Scan the lines below; pull out those with "bowl".

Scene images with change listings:
▬▬▬▬▬▬▬▬▬▬
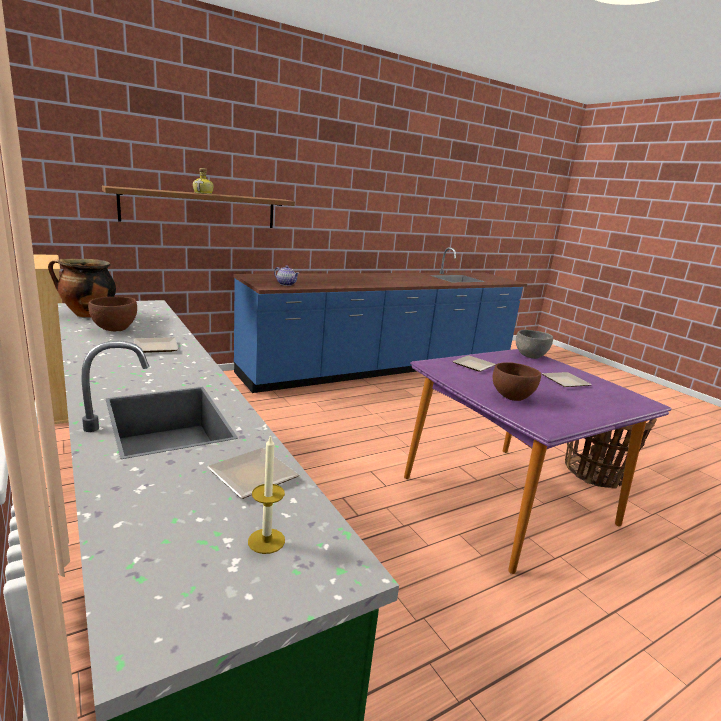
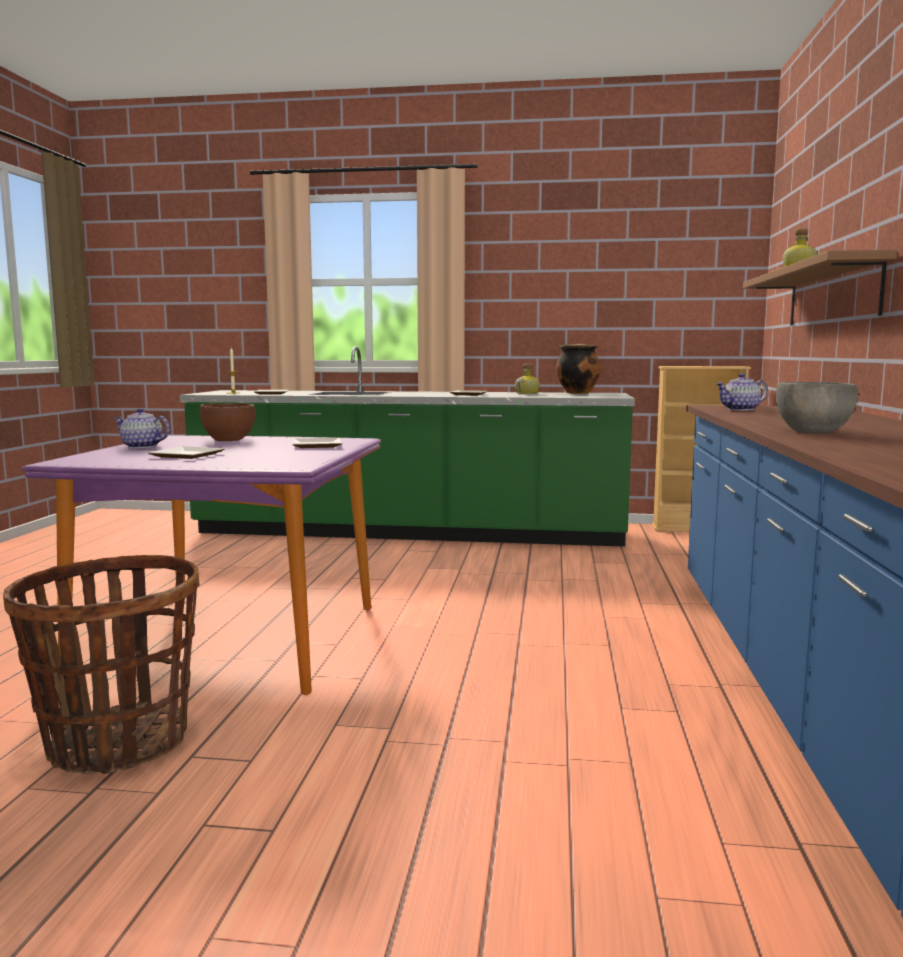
camera: 130 degrees right, 10 degrees down
(115, 329) = (528, 393): brown bowl -> bottle
(530, 356) = (278, 464): grey bowl -> grey bowl (813, 432)
(587, 409) = (141, 447): none -> teapot

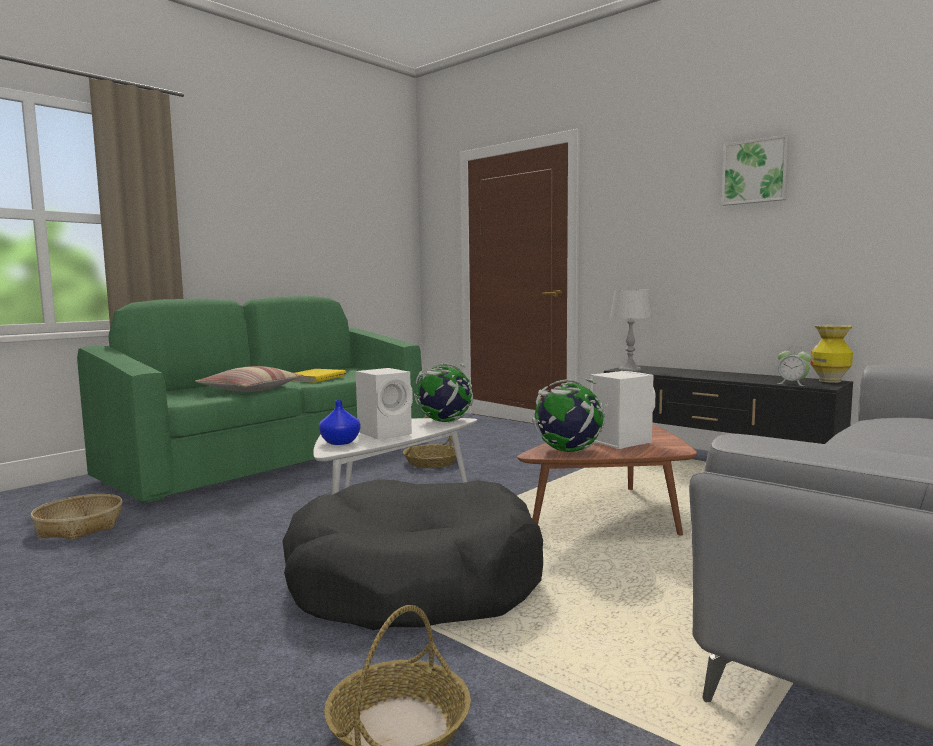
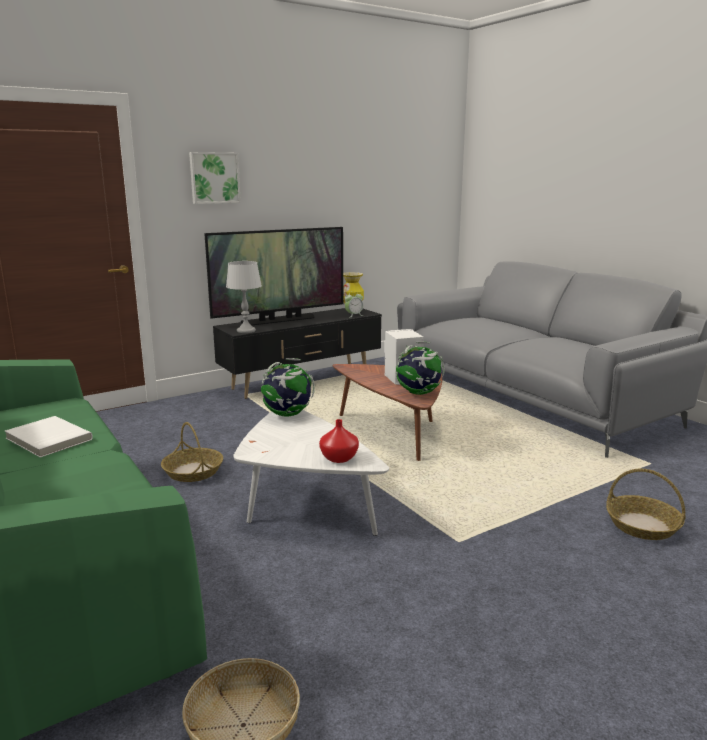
camera: 75 degrees left, 10 degrees up
(250, 390) = (88, 479): pillow -> none
(314, 378) = (47, 439): yellow book -> white book
(340, 442) = (340, 458): blue vase -> red vase
(386, 433) = (316, 439): white speaker -> none
(414, 582) = (478, 507): black dog bed -> none
(698, 372) = (279, 320): none -> television
(755, 171) = (292, 164): picture -> picture (214, 178)

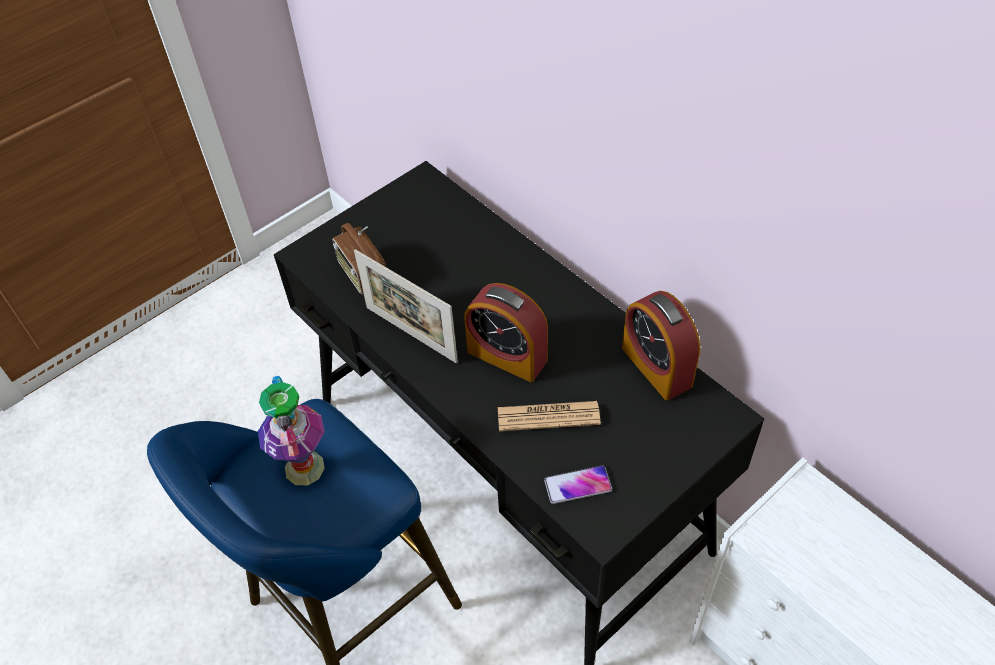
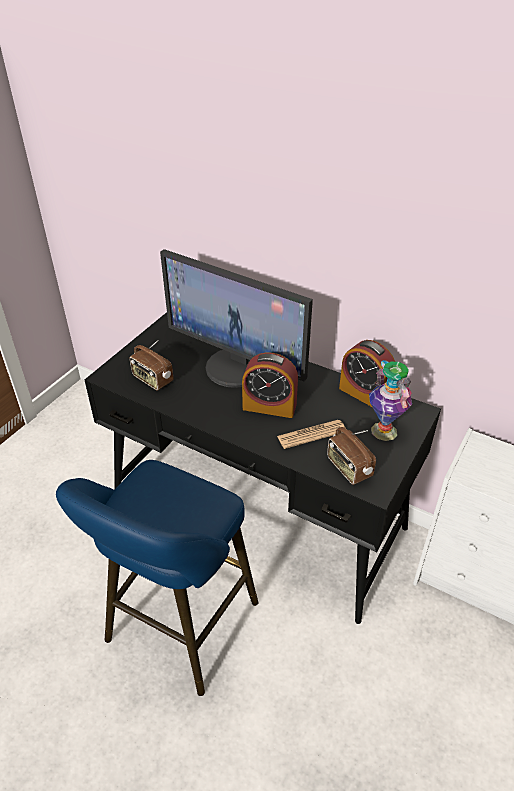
camera: 20 degrees left, 10 degrees down
(303, 467) = (158, 500): vase -> vase (383, 431)
(411, 334) = (200, 407): picture frame -> none
(487, 278) = (236, 367): none -> monitor
(578, 485) = (348, 468): phone -> radio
▬▬▬▬▬▬▬▬▬▬
# RESULT OF THE EXERCISE
(115, 329) = (528, 393): brown bowl -> bottle
(530, 356) = (278, 464): grey bowl -> grey bowl (813, 432)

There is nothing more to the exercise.